▶ Texte:
Intervention de Daniel Marcelli

Mission d'information situation psychiatrie mineurs en France — Réunion du 15 février 2017 à 14h00
Audition conjointe de M. Daniel Marcelli professeur émérite de psychiatrie de l'enfant et de l'adolescent et de Mme Viviane Kovess-masféty présidente de la commission spécialisée évaluation stratégie et prospective du haut conseil de la santé publique

Daniel Marcelli, professeur émérite de psychiatrie de l'enfant et de l'adolescent :

Je suis si peu en désaccord avec Mme Kovess-Masféty que j'ai moi-même demandé, comme universitaire, qu'une autopsie psychologique soit réalisée à chaque suicide d'adolescent. Simplement, en tant que clinicien, j'ai pour devoir d'aider les gens qui souffrent et je dois tenir compte que, plus on intervient en amont, moins les symptômes sont spécifiques et plus il est difficile de cibler les actions.

Je suis gêné par l'idée que les adolescents chercheraient à se faire remarquer. Cette vision correspond à une stigmatisation et à une dénonciation. Toute tentative de suicide d'un adolescent est un appel à l'aide et une demande de changement. Un médecin doit lutter contre la stigmatisation dans le grand public, parmi les professionnels de santé et entre les adolescents eux-mêmes.

Pour ce qui est du rapport des adolescents à la mort, il est vrai que les idées de mort sont assez fréquentes à cette période de la vie mais on apprend aux jeunes médecins à les différencier des idées suicidaires, nettement moins fréquentes, des intentions suicidaires, encore moins fréquentes, et des projets suicidaires. Dans le cas d'un projet suicidaire, on a six jours pour réagir ; on a six semaines pour les intentions suicidaires, six mois pour les idées suicidaires. L'interrogation sur la mort fait partie de l'adolescence et de l'appropriation par le jeune de sa propre vie mais le clinicien doit être capable de différencier les phénomènes dont j'ai parlé.

S'agissant du suicide kamikaze, je vous indique que, comme président de la Fédération nationale des écoles des parents et des éducateurs, j'ai mis l'accent sur la prévention de la radicalité à l'adolescence. J'ai écrit sur ce thème un ouvrage, Avoir la rage ; du besoin de créer à l'envie de détruire, dans lequel j'analyse le processus de haine destructrice dans lequel s'engagent certains adolescents quand ils ne sont pas en mesure d'exprimer une capacité créatrice et qu'ils sont touchés par des vulnérabilités individuelles, familiales ou sociales. Un adolescent qui ne peut pas se sentir reconnu peut avoir la rage : or cette rage peut être source de création mais aussi, à défaut, de destruction.

Cette dimension psychologique se superpose à une dimension sociologique, qui met en jeu internet et des facteurs religieux, politiques et économiques. Je ne réduis donc pas ces phénomènes aux aspects individuels mais je pense que les jeunes touchés ont de vrais problèmes. Je pense à la jeune fille de seize ans récemment arrêtée : elle présente probablement des traits hystériques, même s'il n'est pas politiquement correct d'employer ce mot ; ce n'est pas une maladie en soi mais, dans une période de vulnérabilité, de telles personnes, sensibles à la sujétion, peuvent être récupérées par un séducteur radical et devenir capables de se suicider.

▶ Votre consigne: Selon le texte, de combien de temps dispose-t-on pour réagir face à un projet suicidaire ?

▶ Jeu de données:
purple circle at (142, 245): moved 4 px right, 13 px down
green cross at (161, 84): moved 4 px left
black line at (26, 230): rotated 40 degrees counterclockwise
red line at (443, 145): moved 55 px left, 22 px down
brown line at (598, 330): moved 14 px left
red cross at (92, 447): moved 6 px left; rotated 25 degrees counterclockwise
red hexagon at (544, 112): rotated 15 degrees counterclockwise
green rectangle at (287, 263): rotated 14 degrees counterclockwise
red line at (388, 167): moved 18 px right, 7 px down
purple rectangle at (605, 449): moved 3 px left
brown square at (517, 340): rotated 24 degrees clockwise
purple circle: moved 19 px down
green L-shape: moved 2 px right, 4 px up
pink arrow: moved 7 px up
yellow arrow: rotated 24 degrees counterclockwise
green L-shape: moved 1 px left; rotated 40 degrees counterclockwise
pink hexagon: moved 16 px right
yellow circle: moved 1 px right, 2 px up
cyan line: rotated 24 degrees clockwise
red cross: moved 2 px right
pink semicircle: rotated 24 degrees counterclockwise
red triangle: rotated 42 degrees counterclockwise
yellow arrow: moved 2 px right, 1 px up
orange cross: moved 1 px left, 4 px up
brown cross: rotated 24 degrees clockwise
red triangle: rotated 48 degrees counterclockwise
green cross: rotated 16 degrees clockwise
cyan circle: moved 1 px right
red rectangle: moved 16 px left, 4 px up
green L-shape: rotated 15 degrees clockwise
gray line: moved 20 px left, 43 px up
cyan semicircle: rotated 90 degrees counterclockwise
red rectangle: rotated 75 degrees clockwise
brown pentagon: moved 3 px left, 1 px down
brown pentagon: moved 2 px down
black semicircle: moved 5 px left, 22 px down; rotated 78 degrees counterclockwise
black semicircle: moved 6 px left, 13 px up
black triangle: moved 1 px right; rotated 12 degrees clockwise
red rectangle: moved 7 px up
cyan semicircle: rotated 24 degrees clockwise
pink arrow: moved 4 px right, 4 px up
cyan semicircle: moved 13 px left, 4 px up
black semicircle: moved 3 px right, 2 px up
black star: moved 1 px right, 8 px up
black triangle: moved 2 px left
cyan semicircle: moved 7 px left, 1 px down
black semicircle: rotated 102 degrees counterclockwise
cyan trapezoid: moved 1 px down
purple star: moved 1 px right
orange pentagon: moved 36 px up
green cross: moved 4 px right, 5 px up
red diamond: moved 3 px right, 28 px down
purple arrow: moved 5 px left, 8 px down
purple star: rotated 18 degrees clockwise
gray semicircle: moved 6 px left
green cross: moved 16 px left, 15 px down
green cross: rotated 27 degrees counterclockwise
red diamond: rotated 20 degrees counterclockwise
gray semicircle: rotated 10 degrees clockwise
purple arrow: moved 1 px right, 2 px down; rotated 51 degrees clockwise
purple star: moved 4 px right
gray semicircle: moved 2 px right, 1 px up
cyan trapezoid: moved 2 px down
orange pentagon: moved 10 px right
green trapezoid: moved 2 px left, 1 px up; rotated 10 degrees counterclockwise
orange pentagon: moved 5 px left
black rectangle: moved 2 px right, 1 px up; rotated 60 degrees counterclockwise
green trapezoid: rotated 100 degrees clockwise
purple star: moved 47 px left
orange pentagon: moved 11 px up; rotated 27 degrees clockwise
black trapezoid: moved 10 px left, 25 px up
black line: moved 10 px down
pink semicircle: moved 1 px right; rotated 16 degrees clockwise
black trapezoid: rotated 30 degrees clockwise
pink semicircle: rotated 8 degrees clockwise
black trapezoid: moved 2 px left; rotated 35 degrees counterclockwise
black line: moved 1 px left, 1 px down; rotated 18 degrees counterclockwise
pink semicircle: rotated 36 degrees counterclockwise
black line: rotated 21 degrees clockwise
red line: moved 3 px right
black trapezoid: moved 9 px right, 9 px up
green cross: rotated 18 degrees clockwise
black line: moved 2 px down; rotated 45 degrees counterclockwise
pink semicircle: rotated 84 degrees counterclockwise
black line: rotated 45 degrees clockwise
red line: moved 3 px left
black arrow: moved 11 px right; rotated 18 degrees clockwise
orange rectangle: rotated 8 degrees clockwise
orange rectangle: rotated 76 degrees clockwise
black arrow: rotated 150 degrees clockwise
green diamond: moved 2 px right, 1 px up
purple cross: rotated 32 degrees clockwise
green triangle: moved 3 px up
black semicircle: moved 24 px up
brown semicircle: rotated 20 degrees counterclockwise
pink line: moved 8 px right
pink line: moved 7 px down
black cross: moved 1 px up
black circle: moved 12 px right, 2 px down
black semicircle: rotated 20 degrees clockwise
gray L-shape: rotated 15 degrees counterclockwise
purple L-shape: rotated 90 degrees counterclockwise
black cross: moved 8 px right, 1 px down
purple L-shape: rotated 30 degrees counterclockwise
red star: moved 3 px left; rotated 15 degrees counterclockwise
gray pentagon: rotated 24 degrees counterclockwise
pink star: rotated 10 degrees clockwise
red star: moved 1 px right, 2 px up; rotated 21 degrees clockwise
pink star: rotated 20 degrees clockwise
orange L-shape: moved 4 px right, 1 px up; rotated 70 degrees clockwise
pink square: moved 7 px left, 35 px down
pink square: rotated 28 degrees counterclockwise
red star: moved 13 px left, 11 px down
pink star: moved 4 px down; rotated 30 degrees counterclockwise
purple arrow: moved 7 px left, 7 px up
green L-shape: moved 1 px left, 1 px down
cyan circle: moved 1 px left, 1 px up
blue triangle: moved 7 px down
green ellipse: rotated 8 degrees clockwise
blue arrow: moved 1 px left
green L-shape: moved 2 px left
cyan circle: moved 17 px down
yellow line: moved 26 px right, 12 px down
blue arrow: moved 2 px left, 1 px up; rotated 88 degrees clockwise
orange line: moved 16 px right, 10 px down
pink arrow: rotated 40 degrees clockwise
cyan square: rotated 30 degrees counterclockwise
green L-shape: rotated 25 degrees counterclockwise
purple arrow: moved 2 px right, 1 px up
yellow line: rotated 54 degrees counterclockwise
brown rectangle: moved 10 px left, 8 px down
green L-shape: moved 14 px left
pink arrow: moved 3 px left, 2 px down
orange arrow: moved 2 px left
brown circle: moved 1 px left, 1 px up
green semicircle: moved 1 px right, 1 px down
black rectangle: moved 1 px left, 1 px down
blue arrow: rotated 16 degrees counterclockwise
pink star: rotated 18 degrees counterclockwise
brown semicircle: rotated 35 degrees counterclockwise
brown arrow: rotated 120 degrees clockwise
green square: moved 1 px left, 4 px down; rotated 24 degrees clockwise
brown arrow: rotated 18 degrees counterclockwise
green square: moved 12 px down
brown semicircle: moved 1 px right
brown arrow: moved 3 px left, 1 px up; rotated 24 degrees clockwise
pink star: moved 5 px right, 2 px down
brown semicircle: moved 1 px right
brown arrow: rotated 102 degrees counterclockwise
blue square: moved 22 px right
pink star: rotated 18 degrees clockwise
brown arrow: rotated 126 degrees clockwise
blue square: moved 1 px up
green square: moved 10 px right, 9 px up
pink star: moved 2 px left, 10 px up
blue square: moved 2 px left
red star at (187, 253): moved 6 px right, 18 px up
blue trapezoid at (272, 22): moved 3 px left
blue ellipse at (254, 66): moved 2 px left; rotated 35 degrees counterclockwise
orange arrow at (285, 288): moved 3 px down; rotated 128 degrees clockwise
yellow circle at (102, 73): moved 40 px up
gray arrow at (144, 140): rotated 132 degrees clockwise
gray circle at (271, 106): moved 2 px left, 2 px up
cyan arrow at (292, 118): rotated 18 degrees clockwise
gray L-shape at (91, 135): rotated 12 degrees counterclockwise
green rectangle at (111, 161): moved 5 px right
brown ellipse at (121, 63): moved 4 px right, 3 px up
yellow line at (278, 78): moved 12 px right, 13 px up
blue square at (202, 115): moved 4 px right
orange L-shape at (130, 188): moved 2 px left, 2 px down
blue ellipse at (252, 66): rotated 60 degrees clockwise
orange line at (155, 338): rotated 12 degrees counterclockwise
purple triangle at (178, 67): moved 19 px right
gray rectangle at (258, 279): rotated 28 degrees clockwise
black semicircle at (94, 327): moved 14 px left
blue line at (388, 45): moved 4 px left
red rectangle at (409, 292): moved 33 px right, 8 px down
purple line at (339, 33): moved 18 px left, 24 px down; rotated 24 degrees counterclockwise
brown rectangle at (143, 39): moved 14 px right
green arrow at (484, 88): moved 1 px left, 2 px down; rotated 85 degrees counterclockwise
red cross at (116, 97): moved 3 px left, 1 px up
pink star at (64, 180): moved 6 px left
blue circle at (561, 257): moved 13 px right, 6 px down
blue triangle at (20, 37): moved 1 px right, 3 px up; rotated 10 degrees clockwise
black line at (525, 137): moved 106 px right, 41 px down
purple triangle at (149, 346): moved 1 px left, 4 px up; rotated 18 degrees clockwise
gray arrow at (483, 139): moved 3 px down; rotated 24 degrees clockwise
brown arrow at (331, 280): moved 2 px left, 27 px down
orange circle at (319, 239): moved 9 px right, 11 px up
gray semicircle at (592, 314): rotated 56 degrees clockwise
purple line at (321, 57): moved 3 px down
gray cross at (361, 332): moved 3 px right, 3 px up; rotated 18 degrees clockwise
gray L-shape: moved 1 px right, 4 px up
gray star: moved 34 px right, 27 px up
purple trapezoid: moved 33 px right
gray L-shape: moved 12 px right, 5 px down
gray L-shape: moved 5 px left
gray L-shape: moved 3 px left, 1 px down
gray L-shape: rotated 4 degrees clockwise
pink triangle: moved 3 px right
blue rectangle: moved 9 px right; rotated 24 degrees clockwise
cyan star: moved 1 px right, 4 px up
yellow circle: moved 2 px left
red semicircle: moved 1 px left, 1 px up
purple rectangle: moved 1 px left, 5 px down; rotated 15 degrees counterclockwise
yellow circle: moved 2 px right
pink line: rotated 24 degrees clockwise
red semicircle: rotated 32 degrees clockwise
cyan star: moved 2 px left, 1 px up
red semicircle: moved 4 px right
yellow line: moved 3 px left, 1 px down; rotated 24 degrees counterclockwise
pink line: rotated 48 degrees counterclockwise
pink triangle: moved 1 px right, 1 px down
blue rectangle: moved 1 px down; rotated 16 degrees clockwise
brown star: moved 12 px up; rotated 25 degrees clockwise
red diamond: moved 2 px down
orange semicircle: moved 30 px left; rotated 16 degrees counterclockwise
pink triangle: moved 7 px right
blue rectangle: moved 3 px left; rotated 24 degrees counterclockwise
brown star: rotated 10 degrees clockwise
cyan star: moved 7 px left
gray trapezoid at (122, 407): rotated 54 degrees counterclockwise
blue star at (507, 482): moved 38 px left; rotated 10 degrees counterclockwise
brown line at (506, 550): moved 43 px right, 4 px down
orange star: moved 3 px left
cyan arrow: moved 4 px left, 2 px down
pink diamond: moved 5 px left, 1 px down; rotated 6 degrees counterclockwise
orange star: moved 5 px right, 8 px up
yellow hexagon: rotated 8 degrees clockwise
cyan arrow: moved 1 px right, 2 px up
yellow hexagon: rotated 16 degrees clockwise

▶ Réponse: Six jours.